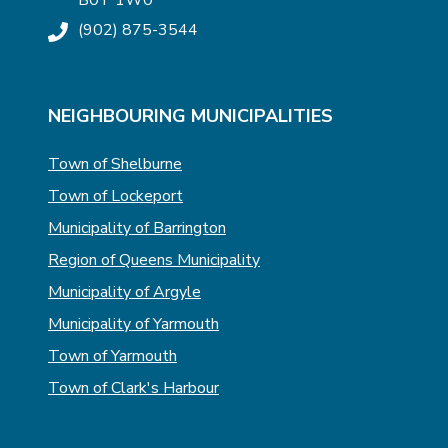
B0T 1W0
(902) 875-3544
NEIGHBOURING MUNICIPALITIES
Town of Shelburne
Town of Lockeport
Municipality of Barrington
Region of Queens Municipality
Municipality of Argyle
Municipality of Yarmouth
Town of Yarmouth
Town of Clark's Harbour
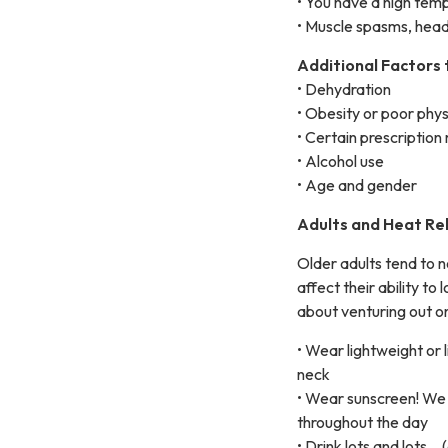
• You have a high tem
• Muscle spasms, head
Additional Factors 
• Dehydration
• Obesity or poor phys
• Certain prescription
• Alcohol use
• Age and gender
Adults and Heat Rel
Older adults tend to 
affect their ability t
about venturing out on
• Wear lightweight or 
neck
• Wear sunscreen! We
throughout the day
• Drink lots and lots… 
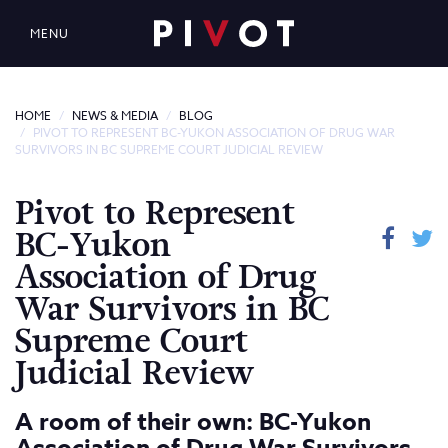
MENU
HOME
NEWS & MEDIA
BLOG
PIVOT TO REPRESENT BC-YUKON ASSOCIATION OF DRUG WAR
SURVIVORS IN BC SUPREME COURT JUDICIAL REVIEW
Pivot to Represent
BC-Yukon
Association of Drug
War Survivors in BC
Supreme Court
Judicial Review
A room of their own: BC-Yukon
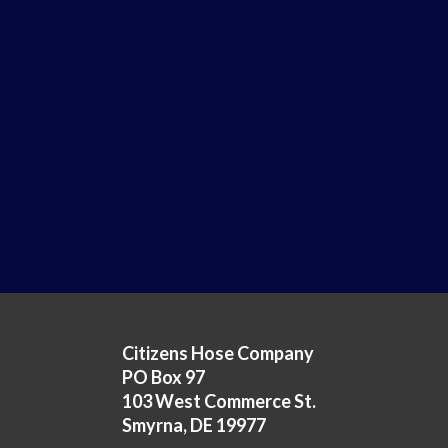
Citizens Hose Company
PO Box 97
103 West Commerce St.
Smyrna, DE 19977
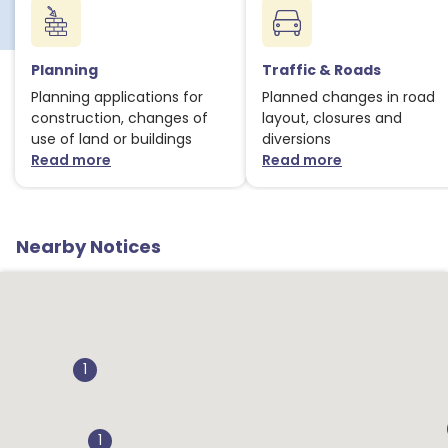
Planning
Traffic & Roads
Planning applications for
Planned changes in road
construction, changes of
layout, closures and
use of land or buildings
diversions
Read more
Read more
about Planning notices
about Traffic
Nearby Notices
1
1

┄┄┄┄┄┄┄┄┄┄┄┄┄┄┄┄┄┄┄┄

### Exercise details
Quote the preceding records in their entirety, excluding every picture.

### Answer box
B0T 1W0
(902) 875-3544
NEIGHBOURING MUNICIPALITIES
Town of Shelburne
Town of Lockeport
Municipality of Barrington
Region of Queens Municipality
Municipality of Argyle
Municipality of Yarmouth
Town of Yarmouth
Town of Clark's Harbour
• You have a high tem
• Muscle spasms, head
Additional Factors 
• Dehydration
• Obesity or poor phys
• Certain prescription
• Alcohol use
• Age and gender
Adults and Heat Rel
Older adults tend to 
affect their ability t
about venturing out on
• Wear lightweight or 
neck
• Wear sunscreen! We
throughout the day
• Drink lots and lots… 
MENU
HOME
NEWS & MEDIA
BLOG
PIVOT TO REPRESENT BC-YUKON ASSOCIATION OF DRUG WAR
SURVIVORS IN BC SUPREME COURT JUDICIAL REVIEW
Pivot to Represent
BC-Yukon
Association of Drug
War Survivors in BC
Supreme Court
Judicial Review
A room of their own: BC-Yukon
Citizens Hose Company
PO Box 97
103 West Commerce St.
Smyrna, DE 19977
Planning
Traffic & Roads
Planning applications for
Planned changes in road
construction, changes of
layout, closures and
use of land or buildings
diversions
Read more
Read more
about Planning notices
about Traffic
Nearby Notices
1
1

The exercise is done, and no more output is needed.